Ticket #1308 (closed enhancement: fixed)
Don't set allow_weak_crypto
Reported by: | adehnert | Owned by: | |
---|---|---|---|
Priority: | normal | Milestone: | The Distant Future |
Component: | -- | Keywords: | |
Cc: | Fixed in version: | debathena-kerberos-config 1.20 | |
Upstream bug: |
Description (last modified by adehnert) (diff)
Once sufficient progress has been made on Debathena #529 to let users get away without using 1DES, Debathena should stop setting allow_weak_crypto in /etc/krb5.conf.
Status wiki
We believe that:
- On client machines, we can unset allow_weak_crypto once the users on the machine have strong keys and the servers they communicate have strong keys.
- On application servers, we can unset allow_weak_crypto once the users connecting have a vaguely recent kerberos and the server has a strong key. (If it accepts passwords, the users also need to have a strong key.)
- On the KDC, we don't care because it doesn't run Debathena.
Key rolling status:
- FIXED: We believe that the cert update process will roll keys, so all (active-ish) users should now have updated keys.
- FIXED: AFS servers now use a hack to use AES keys, plus mostly don't count because of krb5_allow_weak_crypto.html (see comment:3).
- FIXED: Except for AFS (above), Server Operations' keys have all be updated (see comment:4).
- FIXED: The PO servers (IMAP) have new keys
- FIXED: SIPB services are generally rolled (contacting the maintainers is probably reasonable for anything that isn't, but we think that's done)

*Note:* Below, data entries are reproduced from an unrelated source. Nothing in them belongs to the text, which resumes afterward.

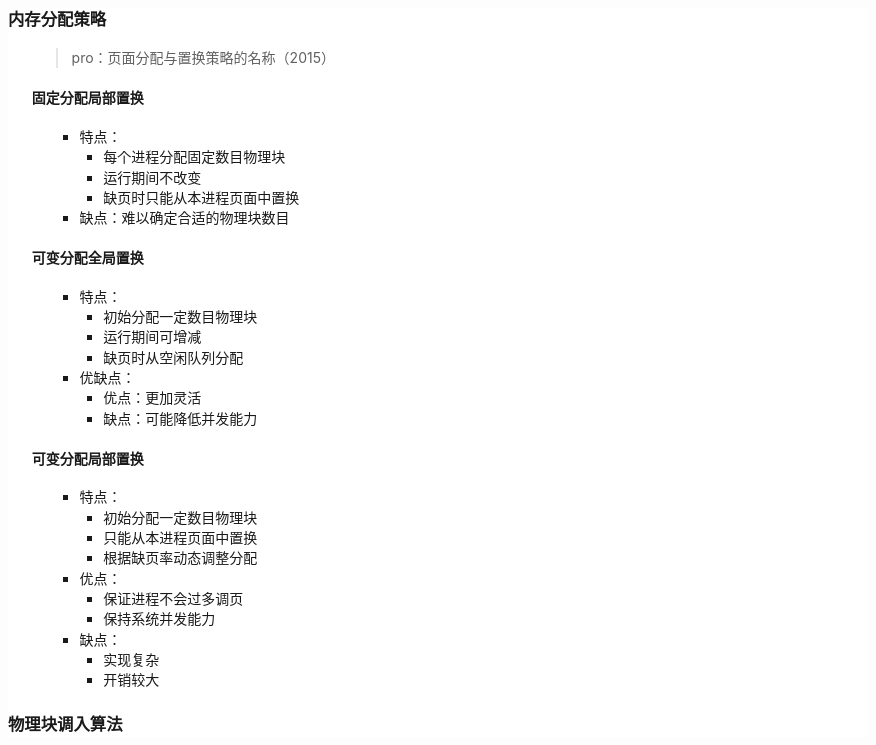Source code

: </ul>

### 内存分配策略  

<ul>

>pro：页面分配与置换策略的名称（2015）  

#### 固定分配局部置换

<ul>

- 特点：
  - 每个进程分配固定数目物理块
  - 运行期间不改变
  - 缺页时只能从本进程页面中置换
- 缺点：难以确定合适的物理块数目

</ul>

#### 可变分配全局置换

<ul>

- 特点：
  - 初始分配一定数目物理块
  - 运行期间可增减
  - 缺页时从空闲队列分配
- 优缺点：
  - 优点：更加灵活
  - 缺点：可能降低并发能力

</ul>

#### 可变分配局部置换

<ul>

- 特点：
  - 初始分配一定数目物理块
  - 只能从本进程页面中置换
  - 根据缺页率动态调整分配
- 优点：
  - 保证进程不会过多调页
  - 保持系统并发能力
- 缺点：
  - 实现复杂
  - 开销较大

</ul>

</ul>

### 物理块调入算法  

<ul>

- Presumably user outreach is required to get other application servers to roll their keys.
Change History
comment:2 follow-up: ↓ 3 Changed 12 years ago by ghudson
Perhaps this is implicit, but AFS is going to present a roadblock to "the servers they communicate [with] having strong keys" for a while yet.
comment:3 in reply to: ↑ 2 Changed 12 years ago by adehnert
Replying to ghudson:
Perhaps this is implicit, but AFS is going to present a roadblock to "the servers they communicate [with] having strong keys" for a while yet.
AFS doesn't count, because aklog already uses http://web.mit.edu/kerberos/krb5-latest/doc/appdev/refs/api/krb5_allow_weak_crypto.html.
comment:4 Changed 12 years ago by jweiss
I will note that Server Operations has updated all of its service keys with the exception of AFS keys (and by update, I mean explicitly making sure the current version of the key does not have a 1DES enctype.) I believe SIPB has effectively done this too, with the possible exception of host keytabs on workstation class machines. Looking at my credentials cache at the moment, besides AFS, the thing I see that still has a 1DES key is the old IMAP infrastructure (tho there may be other services that I don't use that are still in this state.) There are undoubtedly random users out there with host keytabs for their workstations that will also need addressing.
comment:8 Changed 11 years ago by adehnert
- Description modified (diff)
I think everything may now be ready for unsetting allow_weak_crypto. Can we do so now?
comment:10 Changed 10 years ago by kaduk
- Status changed from review to committed
committed 44eb26c20afbdde30fca7718948a8abc608d0824 (Unset allow_weak_crypto) to master
comment:11 Changed 10 years ago by bbaren
Hurrah!
comment:13 Changed 8 years ago by andersk
- Status changed from development to proposed
- Fixed in version set to debathena-kerberos-config 1.20
comment:14 Changed 8 years ago by andersk
- Status changed from proposed to closed
- Resolution set to fixed
We believe that:
We believe that the cert update process will roll keys, so all (active-ish) users should have updated keys by ~September even without any additional work. Presumably user outreach is required to get the application servers to roll their keys.
We also should talk with Mark or Garry or somebody similarly relevant about doing this, migration plans, etc. before disabling allow_weak_crypto.